Twitter Outlines New Policies to Reduce Financial Scams

Inside Subprime: October 18, 2019

By Lindsay Frankel

Last month, Twitter announced that it was banning financial scams on its platform. Until now, Twitter’s documentation did not directly address financial scams, which were dealt with through spam reporting. Last year, Twitter expanded spam reporting to help users identify what type of spam they were reporting.

The expanded spam reporting did not include an option to identify financial scams. Now, the new policy spells out what Twitter considers a financial scam: “Using scam tactics on Twitter to obtain money or private financial information is prohibited under this policy. You are not allowed to create accounts, post Tweets, or send Direct Messages that solicit engagement in such fraudulent schemes.”

According to the policy, this includes, relationship/trust-building scams (including impersonating a public figure or organization), money-flipping schemes (asking for a small amount of money in return for a large amount), fraudulent discounts, and phishing schemes.

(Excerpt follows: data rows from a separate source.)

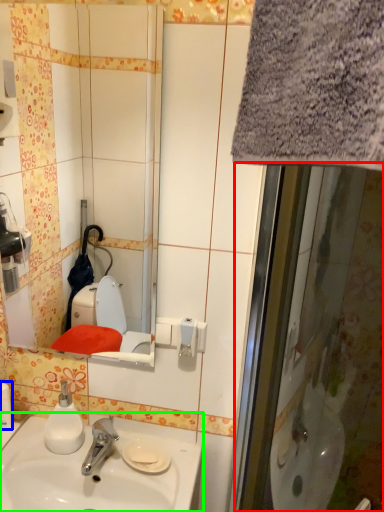
Question: Based on their relative distances, which object is farther from screen door (highlighted by a red box)? Choose from toiletry (highlighted by a blue box) and sink (highlighted by a green box).

Choices:
 (A) toiletry
 (B) sink

Answer: (A)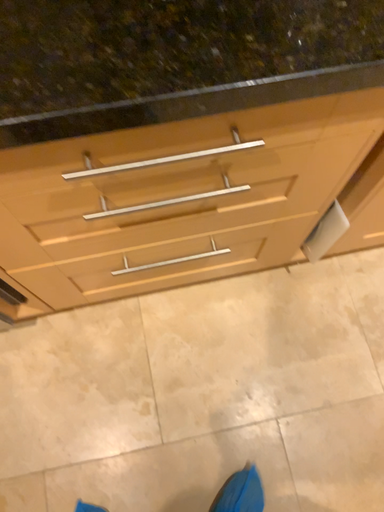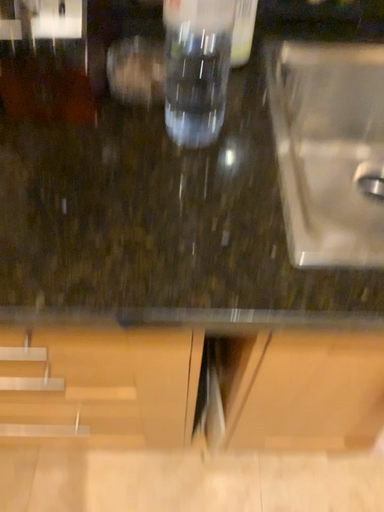
Question: How did the camera likely rotate when shooting the video?

Choices:
 (A) rotated upward
 (B) rotated downward

Answer: (A)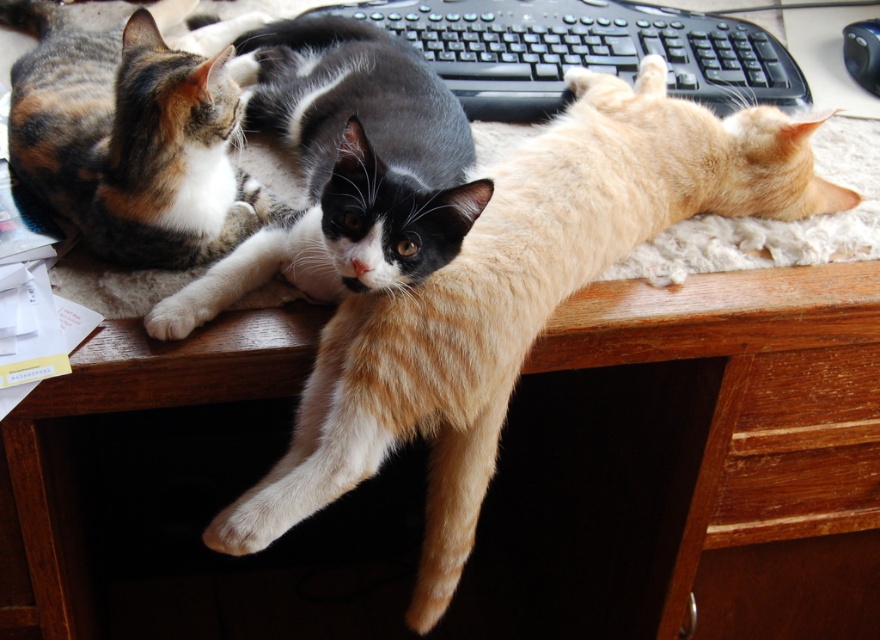
Consider the image. You are trying to place a small toy mouse on the desk between the calico fur cat at upper left and the black plastic keyboard at upper center. Which object is taller so that the toy mouse can be placed in front of it?

The calico fur cat at upper left is taller than the black plastic keyboard at upper center, so you should place the toy mouse in front of the calico fur cat at upper left.

You are a cat owner who wants to place a new toy on the desk. The wooden drawer at lower right is where you usually keep your cat toys. However, there is a calico fur cat at center currently blocking access to the drawer. Can you reach the drawer without disturbing the cat?

The calico fur cat at center is in front of the wooden drawer at lower right, so you cannot reach the drawer without moving the cat first.

You are organizing the desk and need to move the calico fur cat at center and the wooden drawer at lower right. Which object is wider?

The calico fur cat at center is wider than the wooden drawer at lower right.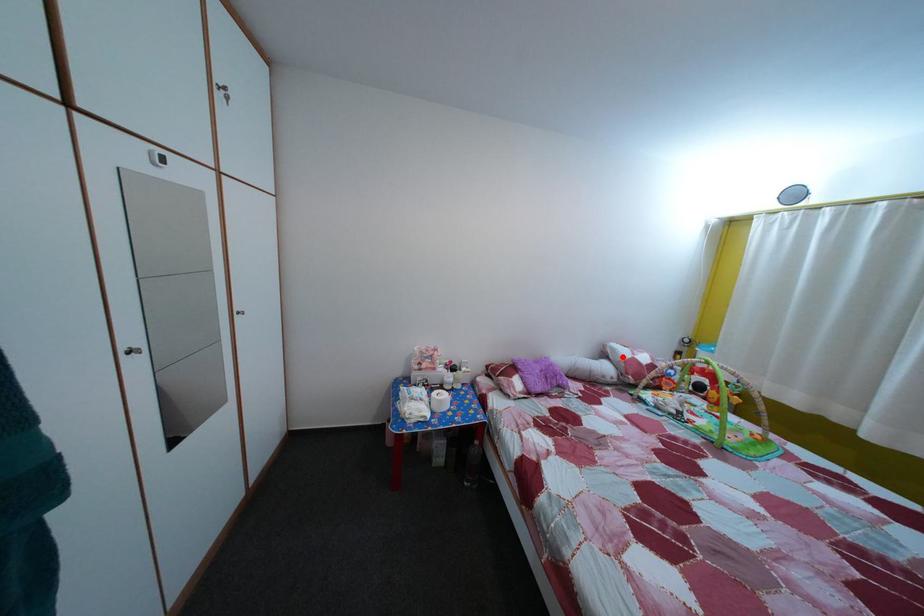
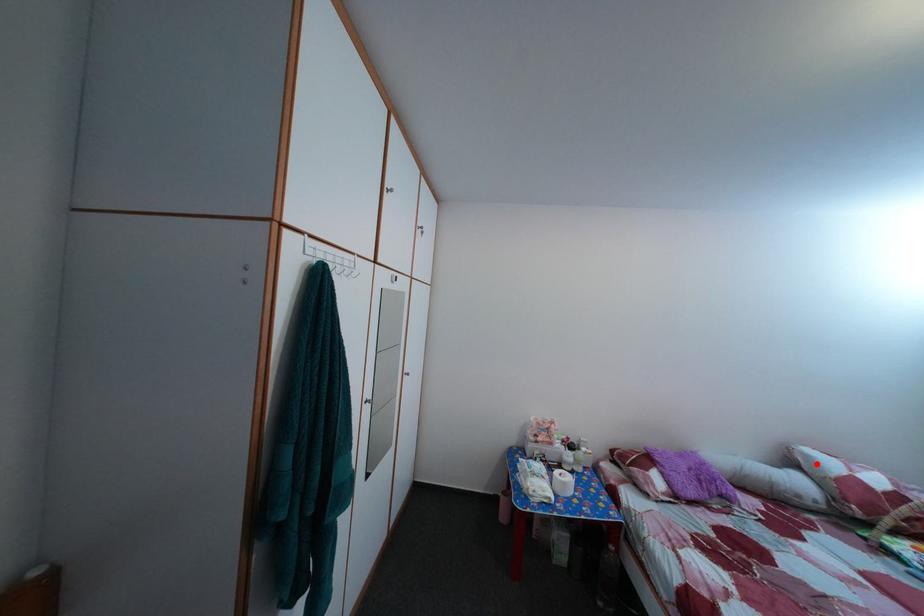
I am providing you with two images of the same scene from different viewpoints. A red point is marked on the first image and another point is marked on the second image. Is the marked point in image1 the same physical position as the marked point in image2?

Yes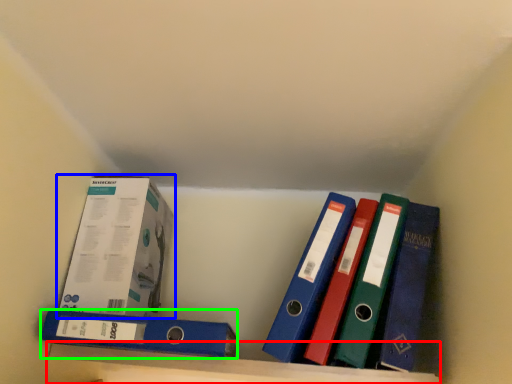
Question: Which is nearer to the shelf (highlighted by a red box)? box (highlighted by a blue box) or binder (highlighted by a green box).

Choices:
 (A) box
 (B) binder

Answer: (B)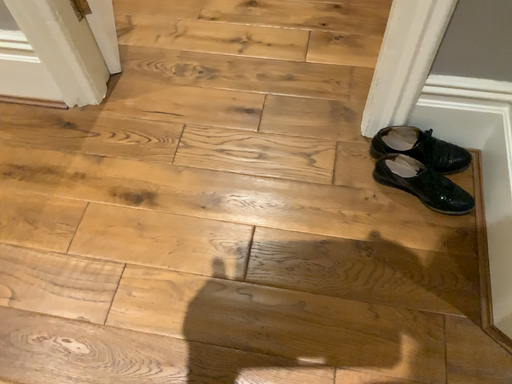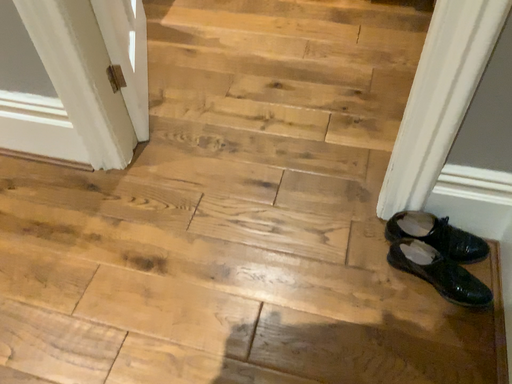
Question: Which way did the camera rotate in the video?

Choices:
 (A) rotated upward
 (B) rotated downward

Answer: (A)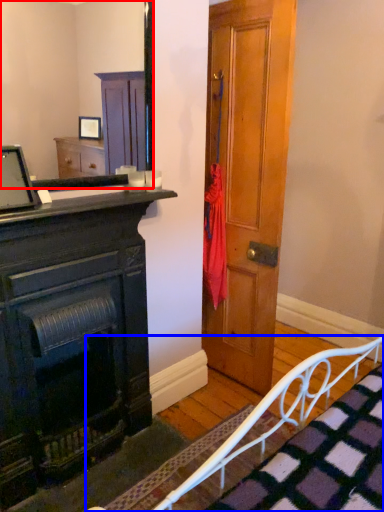
Question: Which object appears farthest to the camera in this image, mirror (highlighted by a red box) or bed frame (highlighted by a blue box)?

Choices:
 (A) mirror
 (B) bed frame

Answer: (A)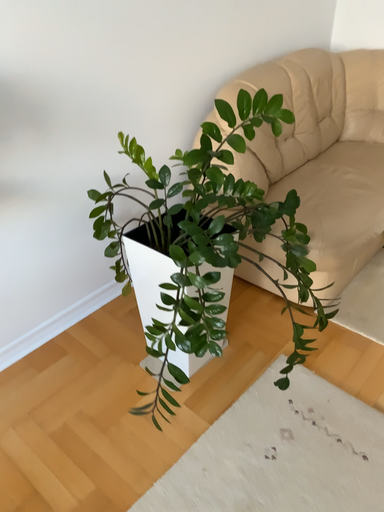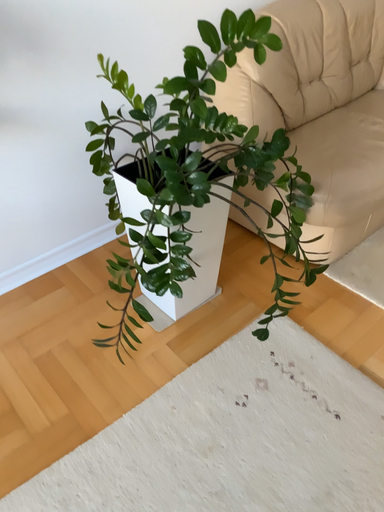
Question: Which way did the camera rotate in the video?

Choices:
 (A) rotated downward
 (B) rotated upward

Answer: (A)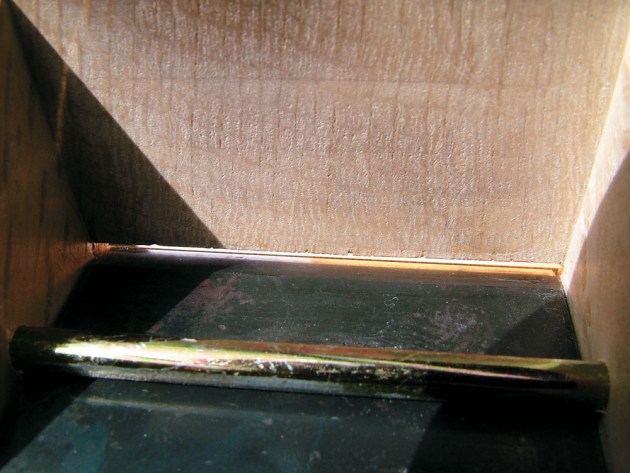
Locate an element on the screen. tan wood is located at coordinates (570, 163).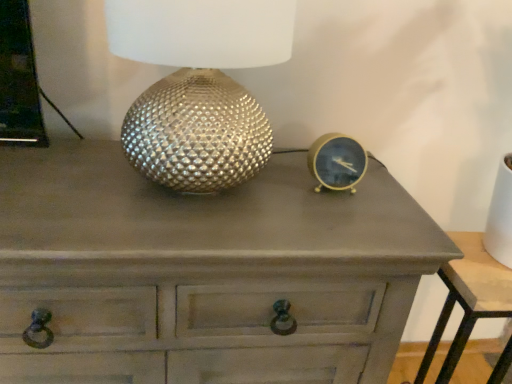
Where is `vacant area on the back side of gold metallic clock at right`? This screenshot has width=512, height=384. vacant area on the back side of gold metallic clock at right is located at coordinates (308, 164).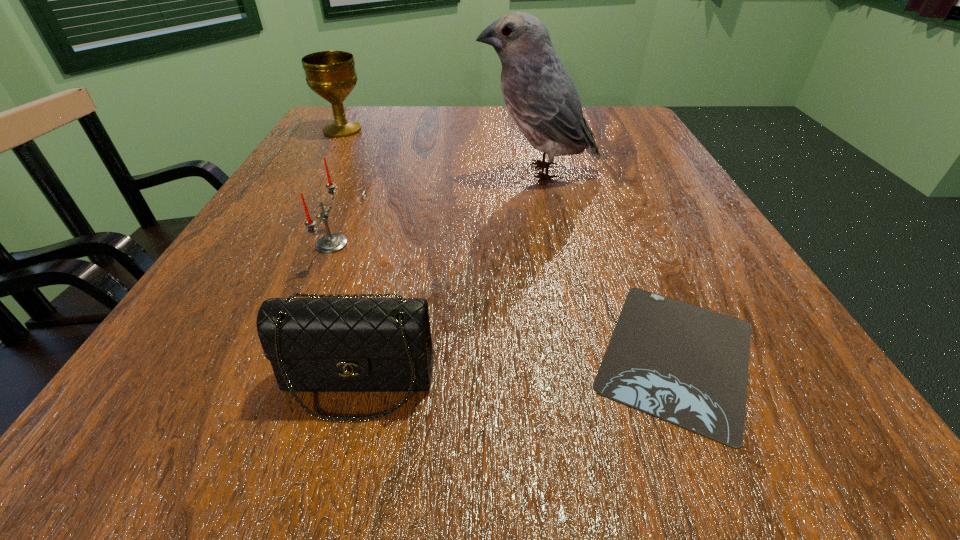
This screenshot has height=540, width=960. I want to click on free area in between the fourth nearest object and the mousepad, so click(x=608, y=264).

Image resolution: width=960 pixels, height=540 pixels. Find the location of `vacant area that lies between the third nearest object and the farthest object`. vacant area that lies between the third nearest object and the farthest object is located at coordinates (337, 187).

Where is `vacant point located between the farthest object and the clutch bag`? The height and width of the screenshot is (540, 960). vacant point located between the farthest object and the clutch bag is located at coordinates (350, 256).

At what (x,y) coordinates should I click in order to perform the action: click on free spot between the candle and the shortest object. Please return your answer as a coordinate pair (x, y). The height and width of the screenshot is (540, 960). Looking at the image, I should click on (505, 300).

I want to click on free space that is in between the second tallest object and the second shortest object, so click(x=350, y=256).

This screenshot has height=540, width=960. Find the location of `vacant point located between the mousepad and the tallest object`. vacant point located between the mousepad and the tallest object is located at coordinates (608, 264).

Where is `the second closest object to the third farthest object`? The width and height of the screenshot is (960, 540). the second closest object to the third farthest object is located at coordinates (540, 95).

Where is `the fourth closest object to the candle`? The height and width of the screenshot is (540, 960). the fourth closest object to the candle is located at coordinates (687, 365).

At what (x,y) coordinates should I click in order to perform the action: click on vacant point that satisfies the following two spatial constraints: 1. on the front side of the shortest object; 2. on the right side of the leftmost object. Please return your answer as a coordinate pair (x, y). Image resolution: width=960 pixels, height=540 pixels. Looking at the image, I should click on (212, 355).

At what (x,y) coordinates should I click in order to perform the action: click on vacant space that satisfies the following two spatial constraints: 1. on the front side of the leftmost object; 2. on the right side of the shortest object. Please return your answer as a coordinate pair (x, y). This screenshot has width=960, height=540. Looking at the image, I should click on [x=212, y=355].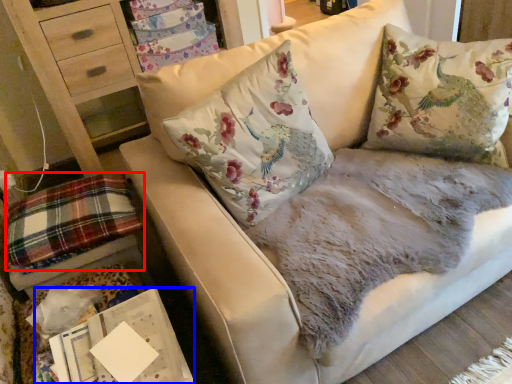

Twitter has been criticized in the past for how it has handled financial scams. Early in the year, The Next Web reported that Twitter had allowed a phishing scam to run as a promoted tweet. Scams related to cryptocurrency have also run on the platform without detection.

Users still report scam the same way they report any spam: by clicking Report Tweet and then selecting It’s Suspicious or Spam. There is then an option to elaborate.

Twitter has been trying to crack down on abuse on its platform in 2019, with founder Jack Dorsey saying, “We are taking a more proactive approach to reducing abuse and its effects on Twitter” at a TED conference in April. Early this year, it reported a 16 percent drop in reported abuse (as well as a healthy surge in revenue). 

If financial scammers continue to post suspicious tweets, they risk their accounts being locked or blocked from the platform.